What Happened in Vegas was Opposite Reality

I watched What Happened in Vegas over the weekend. I figured with the ever-charming leads of Cameron Diaz and Ashton Kutcher, it was hard to go wrong. The story was light and cute – perfect for wasting time instead of working on my outline.


However, the basic plot bothered me throughout. The writers had their opposites-attract protags meet and drunk marry in Vegas, then win a $3 million jackpot. They realize they’ve made a huge mistake. They’re both from NY, so they try to divorce there. Here’s where the plot goes to Oppositeville.

The judge orders them to live together and try to work things out before he’ll grant the divorce. And he won’t let either use the money until they do. Huh?

In NY, unless there are grounds (which don’t include irreconcilable differences, since they’re not a no-fault state) they need to separate for a year before divorcing. So the judge just made their marriage even longer. They could have tried to annul, but the writers didn’t go there. Why pick New York? It’s the last state in the union that doesn’t allow no fault divorce. It is the only one that would therefore require a separation, not a weird mandated togetherness period.

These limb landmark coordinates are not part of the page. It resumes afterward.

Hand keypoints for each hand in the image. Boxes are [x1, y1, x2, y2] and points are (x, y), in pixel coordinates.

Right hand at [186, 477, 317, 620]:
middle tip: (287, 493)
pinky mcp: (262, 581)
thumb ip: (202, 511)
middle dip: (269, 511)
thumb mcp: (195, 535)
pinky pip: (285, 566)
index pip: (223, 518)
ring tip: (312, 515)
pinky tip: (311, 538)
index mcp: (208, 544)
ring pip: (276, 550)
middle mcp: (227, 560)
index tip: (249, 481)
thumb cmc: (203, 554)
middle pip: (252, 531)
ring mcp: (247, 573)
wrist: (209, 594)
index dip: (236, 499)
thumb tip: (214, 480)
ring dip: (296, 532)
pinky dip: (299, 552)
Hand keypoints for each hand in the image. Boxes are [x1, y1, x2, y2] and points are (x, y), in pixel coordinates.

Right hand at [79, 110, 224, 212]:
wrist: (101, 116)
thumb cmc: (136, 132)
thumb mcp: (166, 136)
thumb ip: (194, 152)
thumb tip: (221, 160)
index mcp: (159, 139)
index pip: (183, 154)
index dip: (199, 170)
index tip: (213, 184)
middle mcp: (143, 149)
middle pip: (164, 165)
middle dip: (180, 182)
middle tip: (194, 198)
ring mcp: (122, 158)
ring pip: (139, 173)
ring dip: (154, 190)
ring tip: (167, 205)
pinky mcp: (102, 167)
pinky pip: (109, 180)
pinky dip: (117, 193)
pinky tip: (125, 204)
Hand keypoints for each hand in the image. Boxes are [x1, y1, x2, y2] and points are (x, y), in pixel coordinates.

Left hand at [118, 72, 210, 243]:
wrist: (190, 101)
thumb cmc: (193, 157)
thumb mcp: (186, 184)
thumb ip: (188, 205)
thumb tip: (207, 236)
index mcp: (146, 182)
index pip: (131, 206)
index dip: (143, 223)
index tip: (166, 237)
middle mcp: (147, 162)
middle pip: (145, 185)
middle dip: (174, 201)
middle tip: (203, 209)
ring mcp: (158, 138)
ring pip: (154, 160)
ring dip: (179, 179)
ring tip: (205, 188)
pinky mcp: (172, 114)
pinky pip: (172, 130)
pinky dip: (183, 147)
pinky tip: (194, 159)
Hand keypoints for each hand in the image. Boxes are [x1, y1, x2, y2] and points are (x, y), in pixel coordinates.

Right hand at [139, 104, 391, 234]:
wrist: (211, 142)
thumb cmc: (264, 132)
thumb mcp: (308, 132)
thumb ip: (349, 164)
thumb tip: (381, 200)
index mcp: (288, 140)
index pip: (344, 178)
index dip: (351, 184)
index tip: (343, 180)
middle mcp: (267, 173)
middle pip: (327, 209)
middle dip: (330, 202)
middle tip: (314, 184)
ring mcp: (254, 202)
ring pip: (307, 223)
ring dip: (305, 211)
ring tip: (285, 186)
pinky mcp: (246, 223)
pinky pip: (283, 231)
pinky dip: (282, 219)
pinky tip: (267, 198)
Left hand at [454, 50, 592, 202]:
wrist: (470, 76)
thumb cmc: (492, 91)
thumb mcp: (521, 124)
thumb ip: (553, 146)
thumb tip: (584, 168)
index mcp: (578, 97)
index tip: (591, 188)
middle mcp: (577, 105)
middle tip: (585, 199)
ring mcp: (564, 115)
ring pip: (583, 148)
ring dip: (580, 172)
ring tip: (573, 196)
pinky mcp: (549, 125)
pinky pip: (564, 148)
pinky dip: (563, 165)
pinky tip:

What could the writers have done to fix this? Well, the judge ordered them into counseling. So how about having the plot line show them knowing they have to stay apart but maybe the judge orders them into counseling during the separation. And instead of having them living together trying to get along, why not have them occasionally be so attracted to each other, despite knowing they’re so different, that they hook up? So maybe they have to hide the fact that they’re still hooking up as husband and wife.

Or they could have married in a covenant marriage state (how they’d do this drunk, I can’t imagine). Some states (not Nevada) allow the parties to agree to make divorce harder, including mandated counseling. This probably wasn’t practical for the writers. I’d have stuck with the mandated separation.

On the money side, they’re rich. I can’t imagine a legal scenario where the judge keeps them from spending the money. It’s marital property. They’ll have to split it. The judge will consider a host of factors before splitting it, so it might not go right down the middle. That part of the plot was ridiculous.

Wouldn’t it have been interesting to show how the different character personalities were spending the money? If one was burning through it, the judge might grant some temporary relief to halt or slow the spending. So that might work if the writers really wanted to freeze the funds for the story.

I know, I know. It’s a comedy. I have to grant some liberties. It bothered me, but I managed to find the movie enjoyable. It wasn’t Citizen Kane, but I wasn’t looking for art. Still, had the writers bothered to get it right, they might have made the movie even more interesting and enjoyable.